**EXTRACT TO READ**.
After more than a year behind bars, Dowden was given conditional liberty and ordered to report weekly to the Military Tribunal next to the statue of Christopher Columbus that overlooks Barcelona’s port.
Life had changed dramatically for Dowden since her arrival at the same spot in 1939, after crossing the Mediterranean from Genoa, carrying her violin and musical sheets. She was later deported and returned to England, where she carried on her work for the British government in political intelligence at Bush House.
Many others were not so fortunate. While the Spanish escape lines remained open throughout the war, many escapees and agents were intercepted by the Germans. In one black week, reported by the embassy in Madrid, four key British agents were captured by the Gestapo. Such was the courage and ingenuity of many of those involved, however, that no sooner had one individual fallen than another was found as a replacement.
POWs who managed to reach Madrid were housed for a period within the confines of the British embassy before being smuggled out by car once the remaining stages of their escape route to Gibraltar had been arranged and secured. The embassy laid on games, books and food. It also provided the POWs with money with which they could supplement their diet with fruit and wine sold on the black market and brought in by trusted Spanish members of staff. Occasionally, one or two of them slipped into the cinema sessions, where they posed as members of staff so that their presence was not leaked to the outside world by any of the other guests. It must have seemed like a holiday camp compared to the rigours of army life and the clandestine existence under German occupation, although their hosts were only too aware how fragile was the political situation beyond the embassy gates.

**PROVIDED DATA**.
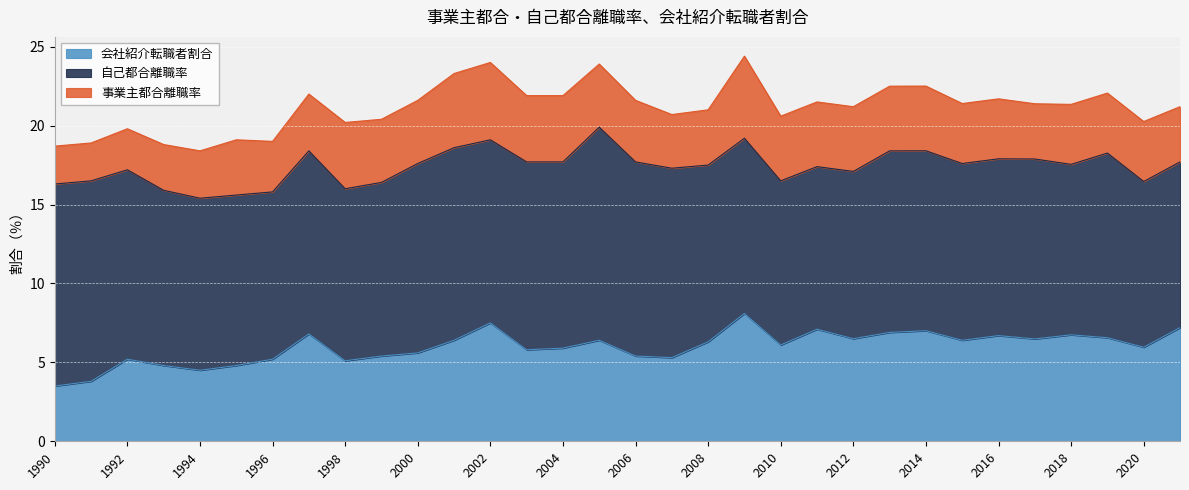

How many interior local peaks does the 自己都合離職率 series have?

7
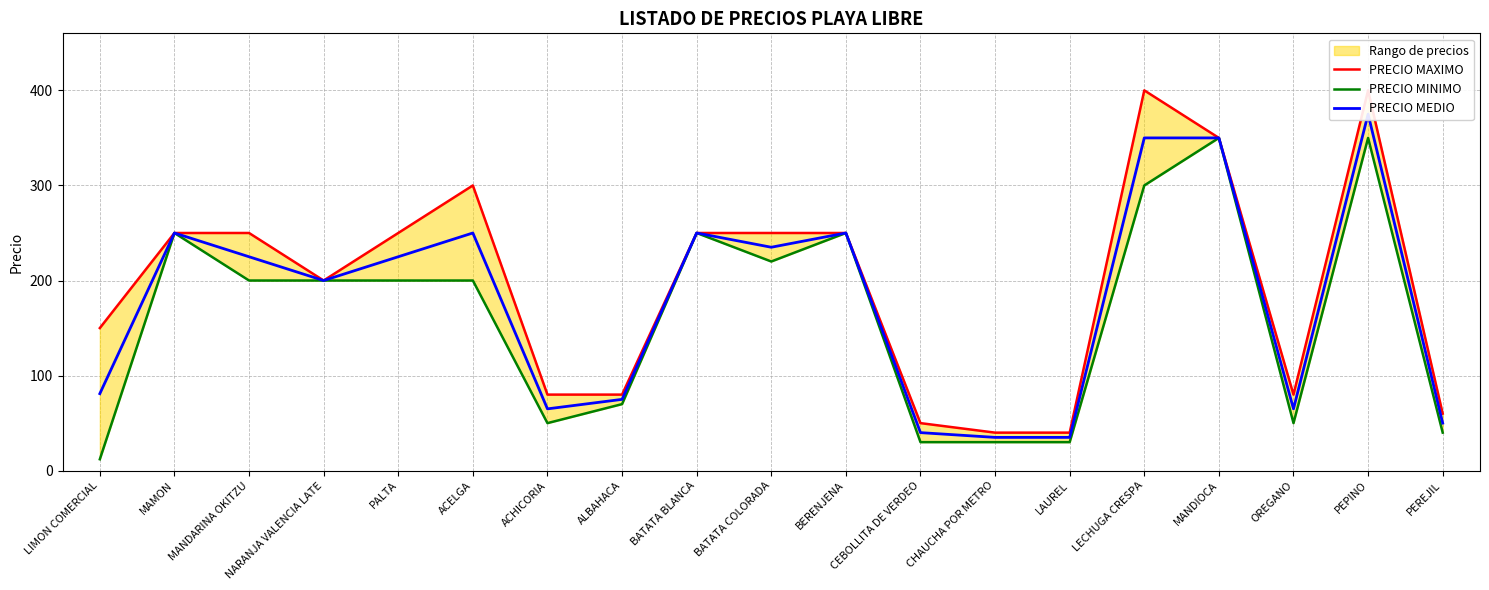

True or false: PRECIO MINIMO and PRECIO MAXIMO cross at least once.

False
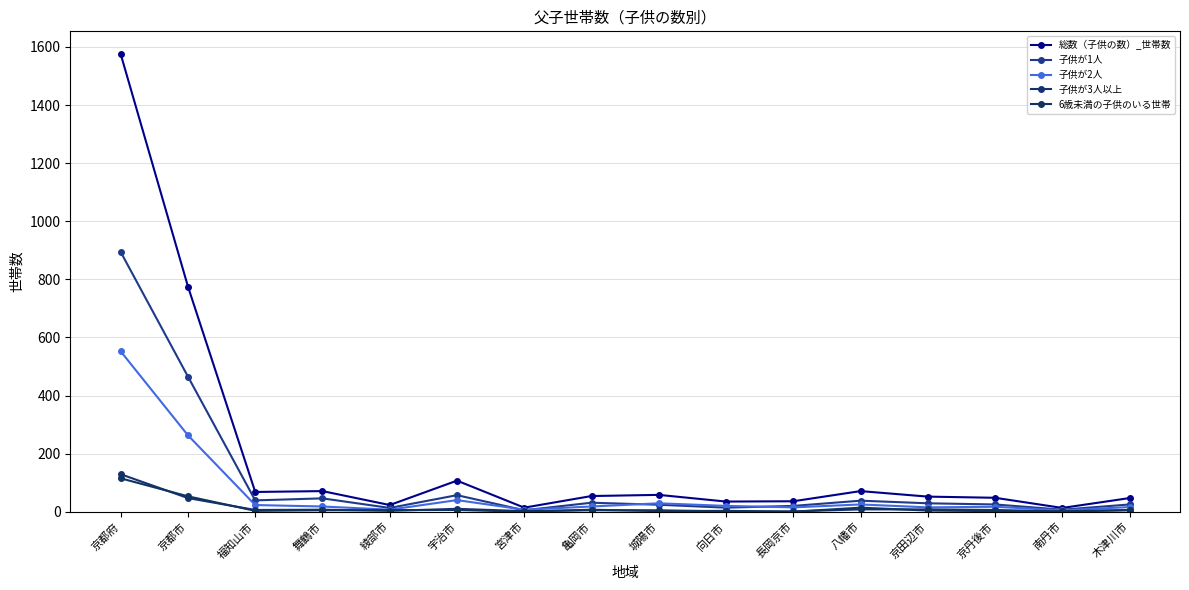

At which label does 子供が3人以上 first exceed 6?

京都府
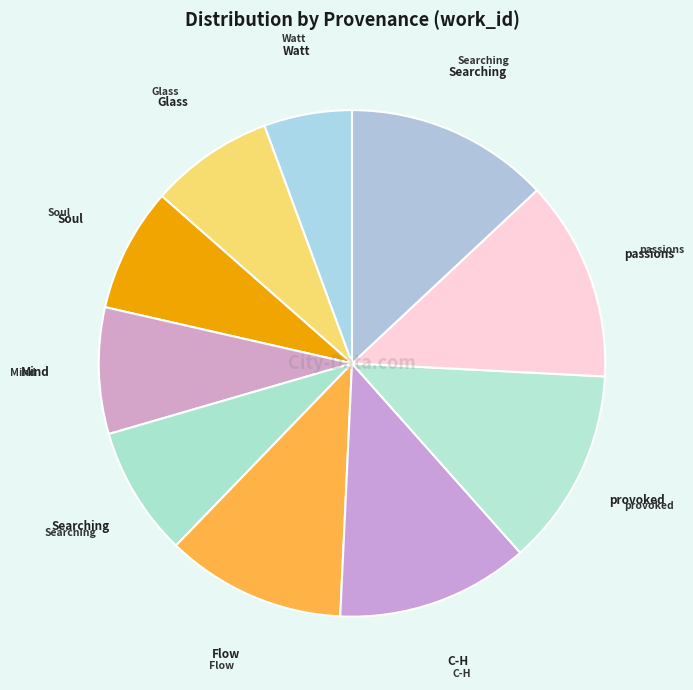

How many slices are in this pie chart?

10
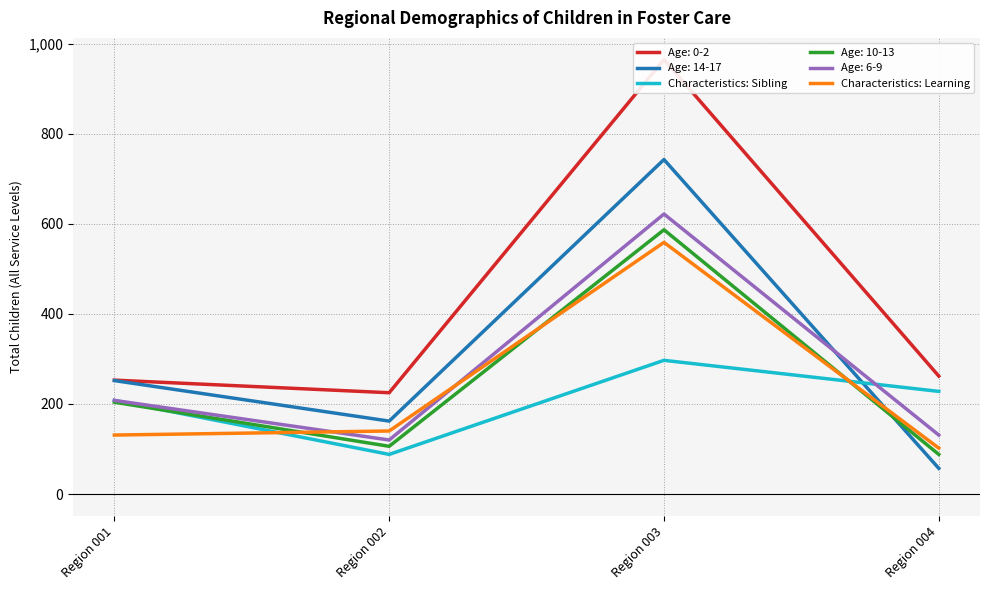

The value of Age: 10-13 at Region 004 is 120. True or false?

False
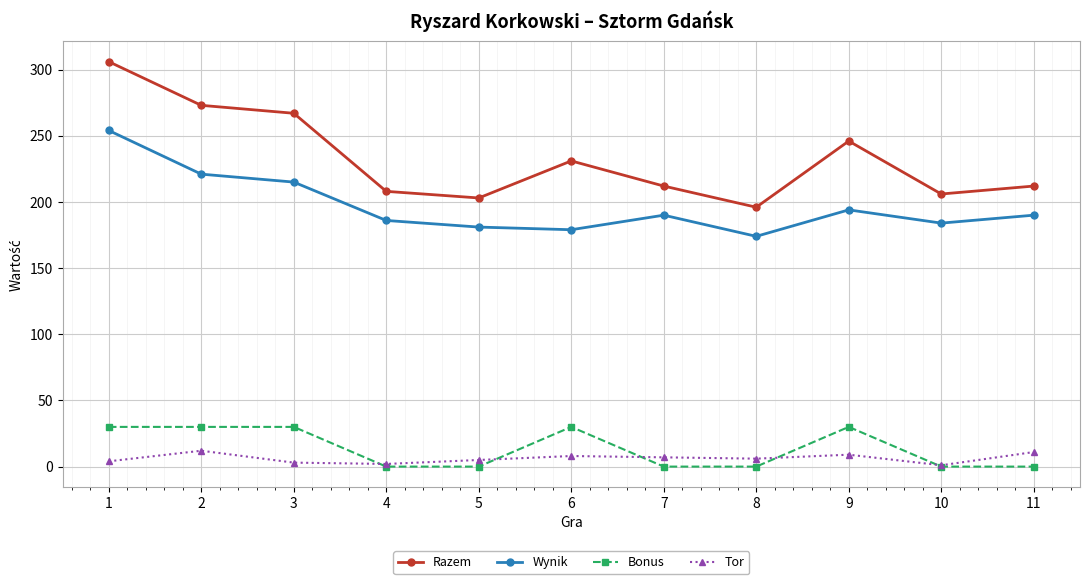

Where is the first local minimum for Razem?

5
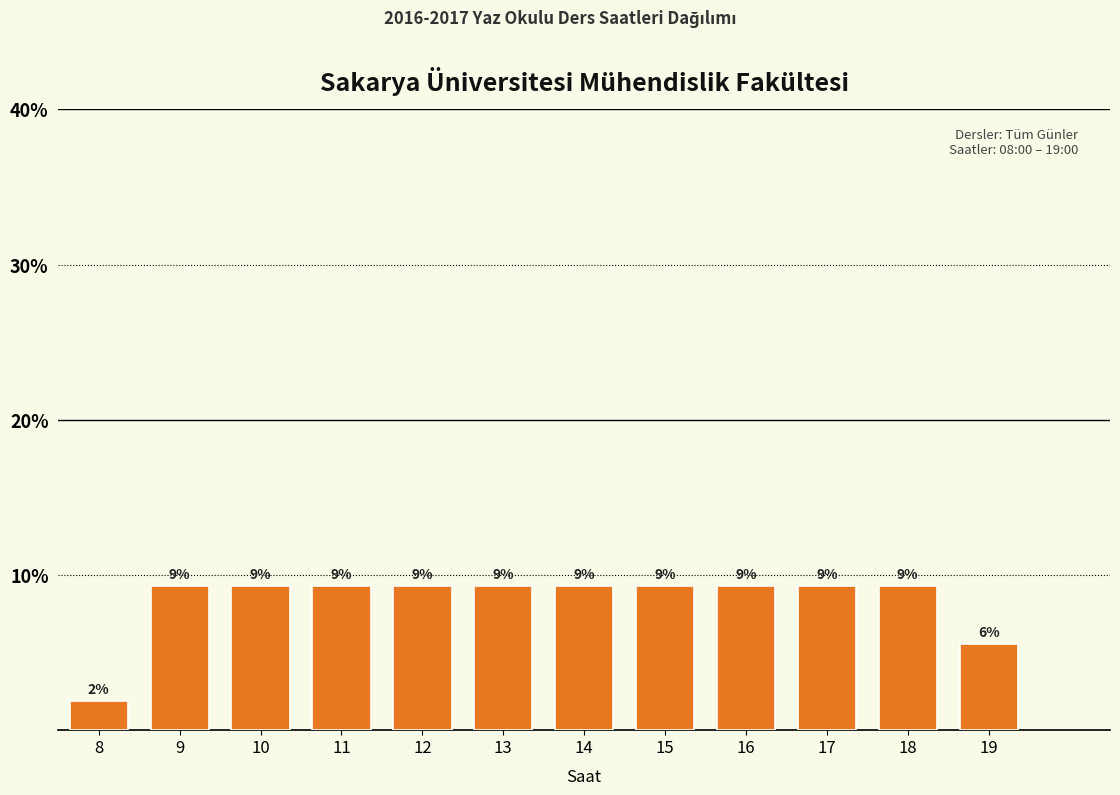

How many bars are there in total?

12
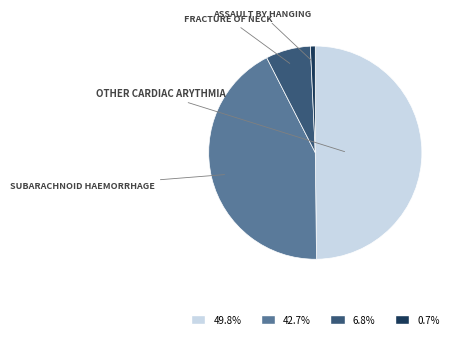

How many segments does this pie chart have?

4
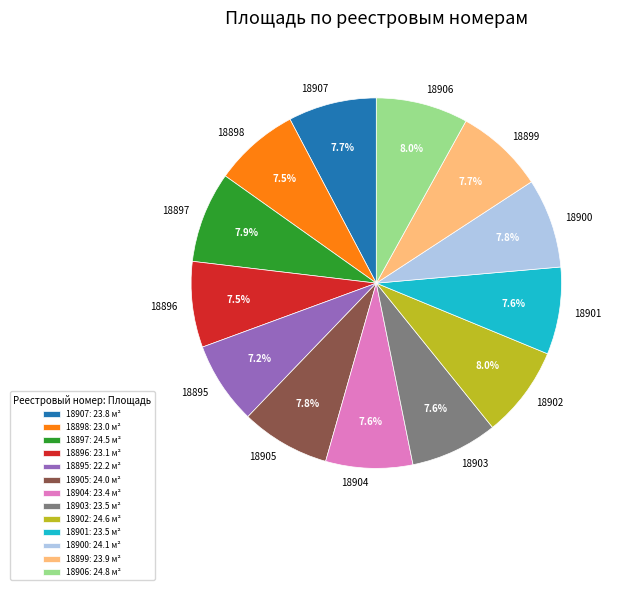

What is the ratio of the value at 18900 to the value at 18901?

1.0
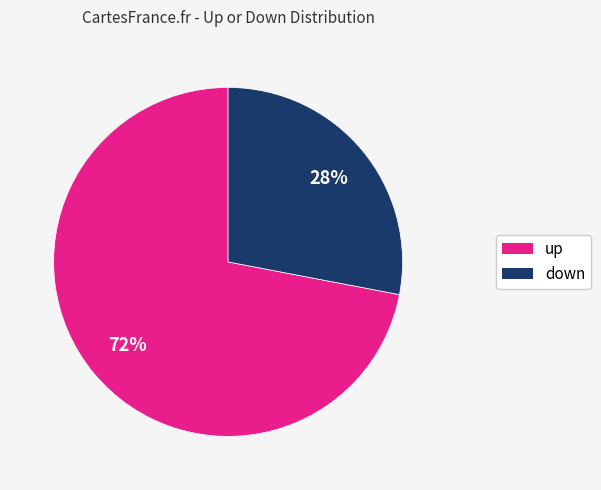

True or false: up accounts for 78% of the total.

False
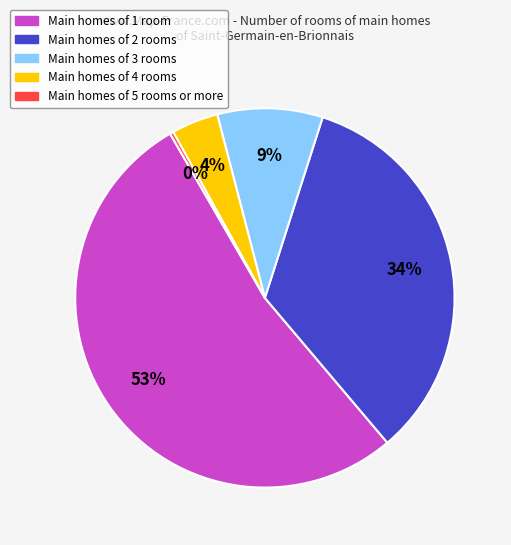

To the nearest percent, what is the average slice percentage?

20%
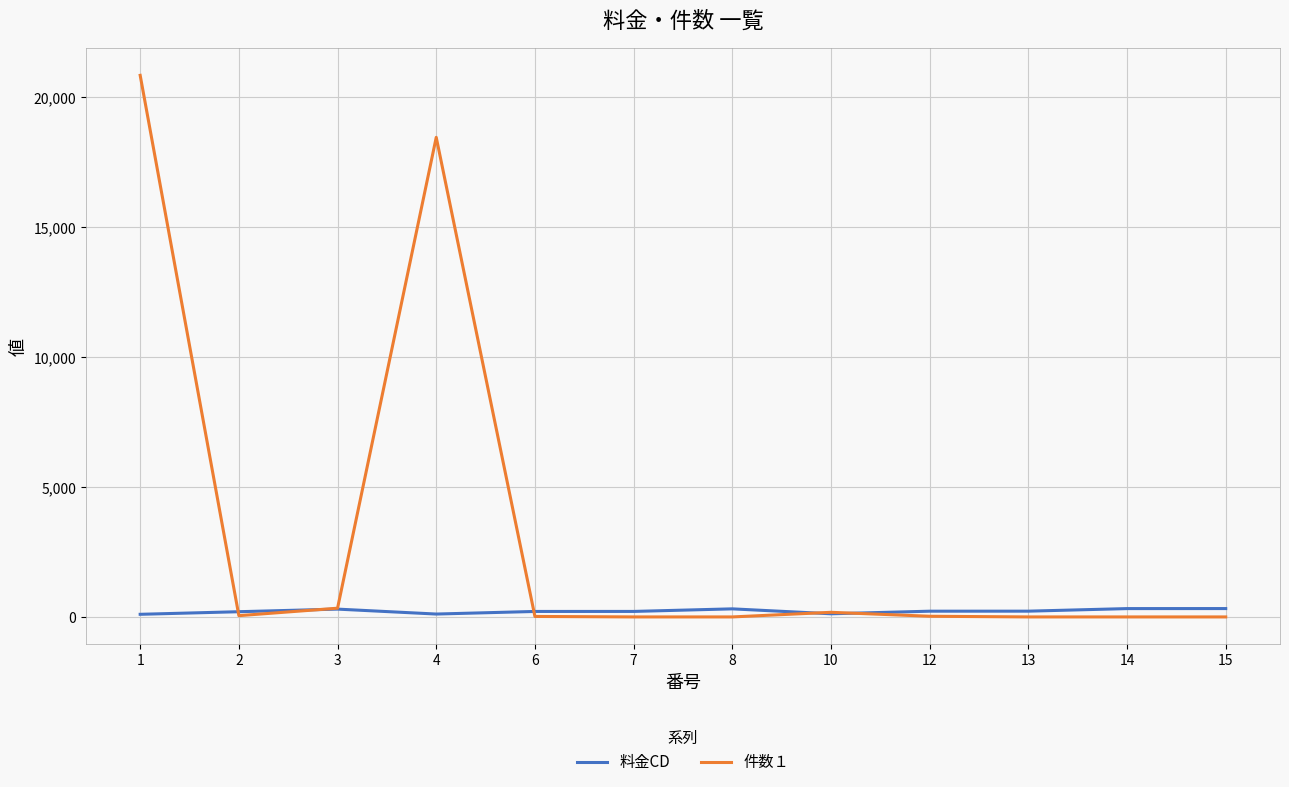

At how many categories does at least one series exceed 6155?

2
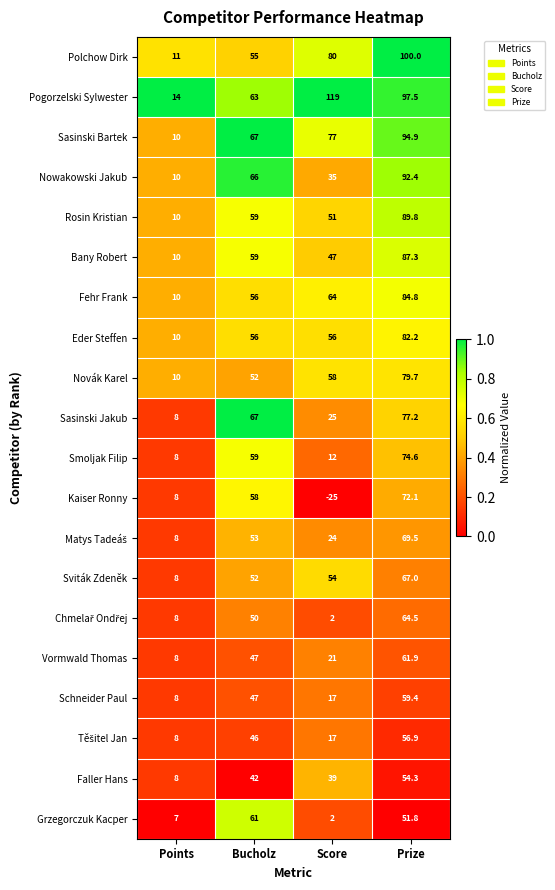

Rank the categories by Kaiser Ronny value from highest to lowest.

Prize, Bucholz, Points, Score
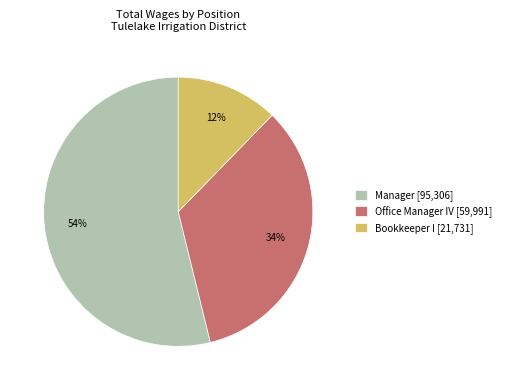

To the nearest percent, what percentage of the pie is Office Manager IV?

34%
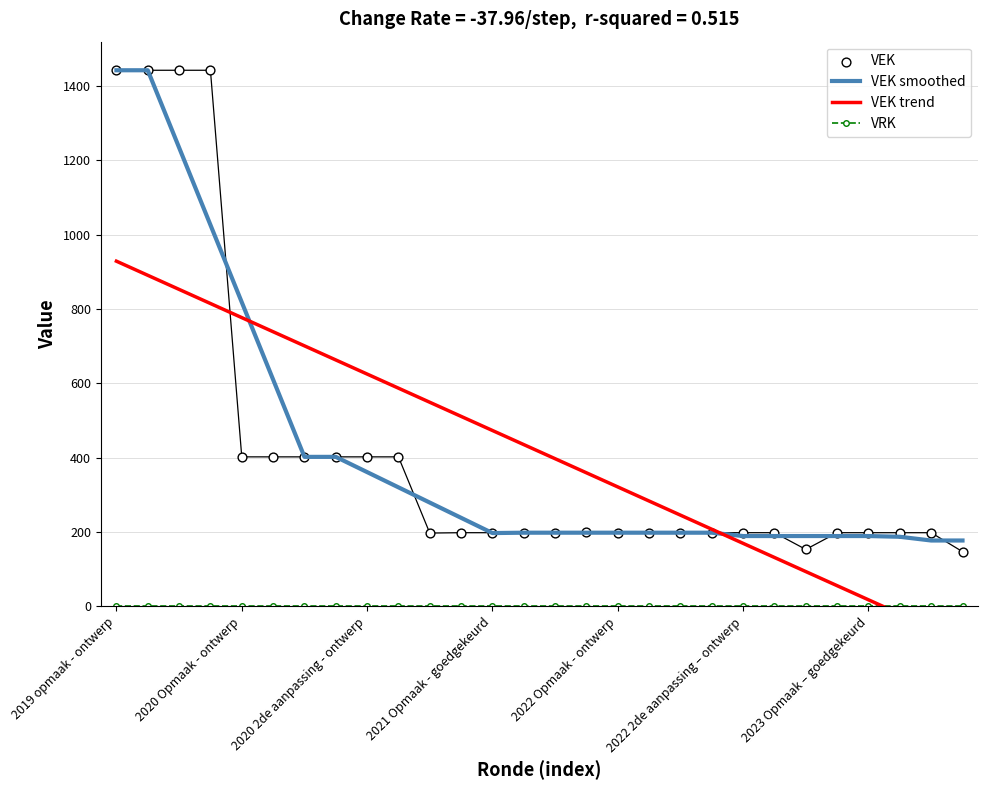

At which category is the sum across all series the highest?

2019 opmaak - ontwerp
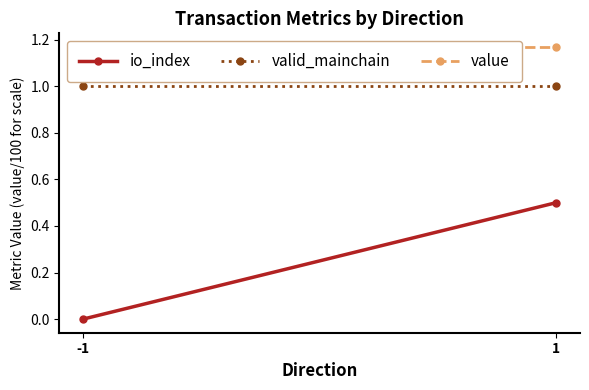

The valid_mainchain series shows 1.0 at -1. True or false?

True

**TASKS**.
a) Answer these about the passage on wartime escape routes through Spain, one line each:
(i) What instrument was Dowden carrying when she arrived in Barcelona in 1939?
(ii) How many key British agents did the Gestapo capture in the one black week the embassy in Madrid reported?
(iii) What could the POWs buy with the money the embassy gave them?
b) Write the next part of the passage on wartime escape routes through Spain, starting after its final sentence.

**OUTPUTS IN ORDER**.
a)
(i) A violin.
(ii) Four.
(iii) Fruit and wine sold on the black market.

b)
According to Kenneth Benton, the MI6’s Section V officer in Spain, of more than twenty spies identified directly by the embassy in Madrid during the Second World War, about a third were ‘walk-ins’, individuals who came and pretended to offer their services to the Allies when in fact they were working for the Abwehr.
While serving in the embassy, Burns was personally targeted by several ‘walk-ins’, some drawn by the fact that he was a Catholic, others by his close liaison with other key departments, and his influence on many of the political decisions made by the ambassador.
In his account of his time in Madrid, Benton described how Burns helped MI6’s counter-espionage Section V secure an important asset in the form of a German Jew who volunteered to work for the Allies out of Spain.
‘For most of my time in Madrid I had the services of an excellent agent, a German Jew,’ recalled Benton. ‘He was an educated man, liberal-minded, and he hated the Nazis, so he made an approach to Tom Burns, the Press Attaché, who informed me.’ Benton credits Burns with providing him with the contact that developed into one of the most useful agents the British government had in Spain for the rest of the war and beyond. Benton arranged to meet the prospective agent on a lonely stretch of road outside Madrid, where he could be sure he had not been followed. He was offered a source inside the state security apparatus, the DGS (Dirección General de Seguridad).
The DGS was under Franco’s orders not to close down the activities of the British embassy even though it was the subject of intense surveillance by Spanish agents and the Gestapo. Documents discovered by the Allies at the end of the war show that the Germans kept lists of everyone who went in and out of the British embassy, while Spanish police files in Franco’s own personal archive reveal that Burns was among the diplomats allowed to carry on operating by the Spaniards despite being suspected of spying. Franco benefited from regular information on most of the intelligence operations that were being conducted by the Axis and the Allies against each other on Iberian soil and was content to let them run as long as they did not directly threaten his hold on power. Such a policy appears to have come under pressure in Spanish towns where the influence of pro-Axis Falangists was more prevalent.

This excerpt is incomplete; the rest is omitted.